4
votes

UPDATE: it seems that the recently released org.apache.beam.sdk.io.hbase-2.6.0 includes the HBaseIO.readAll() api. I tested in google dataflow, and it seems to be working. Will there be any issue or pitfall of using HBaseIO directly in Google Cloud Dataflow setting?

The BigtableIO.read takes PBegin as an input, I am wondering if there is anything like SpannerIO's readAll API, where the BigtableIO's read API input could be a PCollection of ReadOperations (e.g, Scan), and produce a PCollection<Result> from those ReadOperations.

I have a use case where I need to have multiple prefix scans, each with different prefix, and the number of rows with the same prefix can be small (a few hundred) or big (a few hundreds of thousands). If nothing like ReadAll is already available. I am thinking about having a DoFn to have a 'limit' scan, and if the limit scan doesn't reach the end of the key range, I will split it into smaller chunks. In my case, the key space is uniformly distributed, so the number of remaining rows can be well estimated by the last scanned row (assuming all keys smaller than the last scanned key is returned from the scan).

Apology if similar questions have been asked before.

1
We have exactly the same problem!!Mingtao Zhang

1 Answers

3
votes

HBaseIO is not compatible with Bigtable HBase connector due to region locator logic. And we haven't implemented the SplittableDoFn api for Bigtable yet.

How big are your rows, are they small enough that scanning a few hundred thousand row can be handled by a single worker?

If yes, then I'll assume that the expensive work you are trying parallelize is further down in your pipeline. In this case, you can:

  • create a subclass of AbstractCloudBigtableTableDoFn
  • in the DoFn, use the provided client directly, issuing scan for each prefix element
  • Each row resulting from the scan should be assigned a shard id and emitted as a KV(shard id, row). The shard id should be a incrementing int mod some multiple of the number of workers.
  • Then do a GroupBy after the custom DoFn to fan out the shards. It's important to do a GroupByKey to allow for fanout, otherwise a single worker will have to process all of the emitted rows for a prefix.
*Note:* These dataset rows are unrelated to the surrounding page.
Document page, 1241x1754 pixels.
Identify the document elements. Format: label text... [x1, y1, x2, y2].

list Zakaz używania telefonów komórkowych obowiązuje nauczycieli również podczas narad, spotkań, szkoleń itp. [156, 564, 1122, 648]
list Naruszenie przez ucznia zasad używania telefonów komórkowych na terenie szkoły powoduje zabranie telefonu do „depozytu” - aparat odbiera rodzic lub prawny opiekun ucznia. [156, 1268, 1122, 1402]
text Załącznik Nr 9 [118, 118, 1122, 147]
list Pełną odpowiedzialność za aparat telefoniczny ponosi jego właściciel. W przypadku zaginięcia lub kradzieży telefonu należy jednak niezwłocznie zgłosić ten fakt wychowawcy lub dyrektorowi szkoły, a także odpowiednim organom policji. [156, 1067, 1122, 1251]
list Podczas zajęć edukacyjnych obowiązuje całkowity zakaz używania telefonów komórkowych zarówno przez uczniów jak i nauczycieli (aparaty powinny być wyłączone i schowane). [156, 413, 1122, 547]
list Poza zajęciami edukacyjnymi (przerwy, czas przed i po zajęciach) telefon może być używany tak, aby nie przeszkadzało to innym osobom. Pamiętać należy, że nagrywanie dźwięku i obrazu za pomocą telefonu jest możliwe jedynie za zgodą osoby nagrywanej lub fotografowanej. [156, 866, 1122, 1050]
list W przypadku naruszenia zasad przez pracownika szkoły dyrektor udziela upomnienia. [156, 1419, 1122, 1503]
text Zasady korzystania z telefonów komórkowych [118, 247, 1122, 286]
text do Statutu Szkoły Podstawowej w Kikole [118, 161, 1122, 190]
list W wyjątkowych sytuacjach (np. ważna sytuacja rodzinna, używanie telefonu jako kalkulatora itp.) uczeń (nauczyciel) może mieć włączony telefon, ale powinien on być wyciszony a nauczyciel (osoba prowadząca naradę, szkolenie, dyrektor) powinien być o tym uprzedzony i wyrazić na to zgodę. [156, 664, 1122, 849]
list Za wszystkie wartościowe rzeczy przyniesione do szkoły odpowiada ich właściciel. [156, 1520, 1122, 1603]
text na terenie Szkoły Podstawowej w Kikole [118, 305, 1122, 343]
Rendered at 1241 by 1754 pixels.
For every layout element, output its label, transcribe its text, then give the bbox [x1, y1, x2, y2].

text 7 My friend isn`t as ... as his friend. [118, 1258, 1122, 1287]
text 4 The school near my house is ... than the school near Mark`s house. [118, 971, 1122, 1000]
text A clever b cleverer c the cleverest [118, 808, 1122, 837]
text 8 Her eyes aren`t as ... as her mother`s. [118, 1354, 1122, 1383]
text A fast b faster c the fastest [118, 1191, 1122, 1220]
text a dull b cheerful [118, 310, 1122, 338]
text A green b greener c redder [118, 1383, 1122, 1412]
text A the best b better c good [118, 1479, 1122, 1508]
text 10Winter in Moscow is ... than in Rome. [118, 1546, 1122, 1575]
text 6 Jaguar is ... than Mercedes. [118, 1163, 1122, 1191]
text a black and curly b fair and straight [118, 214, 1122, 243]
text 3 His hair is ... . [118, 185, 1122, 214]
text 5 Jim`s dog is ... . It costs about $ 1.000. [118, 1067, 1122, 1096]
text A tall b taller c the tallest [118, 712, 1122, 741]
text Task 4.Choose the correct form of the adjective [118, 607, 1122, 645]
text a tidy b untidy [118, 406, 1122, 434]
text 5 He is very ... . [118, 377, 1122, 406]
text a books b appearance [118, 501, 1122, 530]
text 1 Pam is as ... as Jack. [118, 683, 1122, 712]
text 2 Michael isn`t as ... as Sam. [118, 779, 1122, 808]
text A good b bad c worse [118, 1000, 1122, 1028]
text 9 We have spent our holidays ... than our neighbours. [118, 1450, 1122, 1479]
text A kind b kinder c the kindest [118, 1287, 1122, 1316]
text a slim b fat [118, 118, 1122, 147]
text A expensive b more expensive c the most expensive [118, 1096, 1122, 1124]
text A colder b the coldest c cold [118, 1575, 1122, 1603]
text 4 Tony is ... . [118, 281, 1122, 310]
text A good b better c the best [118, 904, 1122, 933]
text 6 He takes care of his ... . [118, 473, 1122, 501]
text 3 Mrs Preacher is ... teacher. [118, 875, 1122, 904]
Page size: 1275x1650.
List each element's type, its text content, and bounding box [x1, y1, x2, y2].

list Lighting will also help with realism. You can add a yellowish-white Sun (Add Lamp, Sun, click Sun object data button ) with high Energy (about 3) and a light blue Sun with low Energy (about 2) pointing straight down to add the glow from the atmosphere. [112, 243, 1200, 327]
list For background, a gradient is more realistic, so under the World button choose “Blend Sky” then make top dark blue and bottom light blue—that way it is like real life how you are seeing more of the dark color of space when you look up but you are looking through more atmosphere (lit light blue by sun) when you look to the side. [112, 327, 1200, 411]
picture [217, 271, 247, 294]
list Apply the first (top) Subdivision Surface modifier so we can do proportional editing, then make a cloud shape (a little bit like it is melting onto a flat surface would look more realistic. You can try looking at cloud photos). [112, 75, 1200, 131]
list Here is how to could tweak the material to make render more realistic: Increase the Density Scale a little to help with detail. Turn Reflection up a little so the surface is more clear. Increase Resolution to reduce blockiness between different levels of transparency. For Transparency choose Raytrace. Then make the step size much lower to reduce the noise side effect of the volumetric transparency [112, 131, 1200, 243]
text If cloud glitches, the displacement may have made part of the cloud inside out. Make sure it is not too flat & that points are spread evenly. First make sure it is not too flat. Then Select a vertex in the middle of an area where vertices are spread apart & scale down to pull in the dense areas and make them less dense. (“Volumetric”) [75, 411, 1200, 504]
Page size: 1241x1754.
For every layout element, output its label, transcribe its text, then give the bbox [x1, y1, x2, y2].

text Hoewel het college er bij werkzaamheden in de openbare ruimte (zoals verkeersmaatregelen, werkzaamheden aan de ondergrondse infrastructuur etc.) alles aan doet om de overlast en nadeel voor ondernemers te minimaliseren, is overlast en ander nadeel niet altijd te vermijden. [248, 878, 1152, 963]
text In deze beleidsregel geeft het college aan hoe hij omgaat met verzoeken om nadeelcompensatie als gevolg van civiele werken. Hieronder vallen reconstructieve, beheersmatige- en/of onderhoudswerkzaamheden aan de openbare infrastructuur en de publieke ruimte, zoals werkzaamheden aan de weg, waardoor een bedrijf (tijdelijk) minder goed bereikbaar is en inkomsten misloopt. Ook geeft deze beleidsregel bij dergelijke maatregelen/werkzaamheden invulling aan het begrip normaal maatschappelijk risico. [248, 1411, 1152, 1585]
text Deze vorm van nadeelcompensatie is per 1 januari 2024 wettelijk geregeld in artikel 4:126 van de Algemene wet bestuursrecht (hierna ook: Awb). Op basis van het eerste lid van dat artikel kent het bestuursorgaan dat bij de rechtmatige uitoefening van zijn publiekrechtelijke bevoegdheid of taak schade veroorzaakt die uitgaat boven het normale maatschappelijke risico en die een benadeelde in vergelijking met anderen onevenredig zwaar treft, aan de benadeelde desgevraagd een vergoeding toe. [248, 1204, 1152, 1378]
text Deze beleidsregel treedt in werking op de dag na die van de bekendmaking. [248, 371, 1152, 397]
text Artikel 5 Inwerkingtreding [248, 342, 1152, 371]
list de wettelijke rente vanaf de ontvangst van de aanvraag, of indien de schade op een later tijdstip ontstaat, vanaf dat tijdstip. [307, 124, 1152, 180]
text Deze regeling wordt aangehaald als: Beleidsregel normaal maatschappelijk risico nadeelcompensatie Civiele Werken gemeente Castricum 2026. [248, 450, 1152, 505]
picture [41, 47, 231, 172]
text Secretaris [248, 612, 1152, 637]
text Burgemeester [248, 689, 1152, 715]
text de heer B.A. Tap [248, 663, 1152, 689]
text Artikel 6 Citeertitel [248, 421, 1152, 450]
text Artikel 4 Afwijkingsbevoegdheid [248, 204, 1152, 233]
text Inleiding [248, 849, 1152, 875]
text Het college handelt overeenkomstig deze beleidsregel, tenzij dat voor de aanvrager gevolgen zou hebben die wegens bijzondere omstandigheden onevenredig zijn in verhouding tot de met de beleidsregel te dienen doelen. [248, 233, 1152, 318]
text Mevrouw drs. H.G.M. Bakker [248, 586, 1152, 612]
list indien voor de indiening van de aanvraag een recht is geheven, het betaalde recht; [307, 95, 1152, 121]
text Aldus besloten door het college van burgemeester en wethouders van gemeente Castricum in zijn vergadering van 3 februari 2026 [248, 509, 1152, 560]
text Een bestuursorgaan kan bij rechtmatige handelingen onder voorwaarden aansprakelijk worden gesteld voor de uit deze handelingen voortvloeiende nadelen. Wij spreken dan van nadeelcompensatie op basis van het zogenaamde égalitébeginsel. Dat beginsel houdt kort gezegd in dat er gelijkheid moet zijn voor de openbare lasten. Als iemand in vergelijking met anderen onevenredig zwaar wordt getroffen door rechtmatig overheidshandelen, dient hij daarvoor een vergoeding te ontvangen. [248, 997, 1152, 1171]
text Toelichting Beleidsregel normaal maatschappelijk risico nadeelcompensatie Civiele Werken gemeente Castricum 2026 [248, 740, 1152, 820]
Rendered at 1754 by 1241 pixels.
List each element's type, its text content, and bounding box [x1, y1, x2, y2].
If your rows are big and you need to split each prefix scan across multiple workers then you will have to augment the above approach:

  • in main(), issue a SampleRowKeys request, which will give rough split points
  • insert a step in your pipeline before the manual scanning DoFn to split the prefixes using the results from SampleRowsKeys. ie. If the prefix is a and SampleRowKeys contains 'ac', 'ap', 'aw', then the range that it should emit would be [a-ac), [ac-ap), [ap-aw), [aw-b). Assign a shard id and group by it.
  • feed the prefixes to manual scan step from above.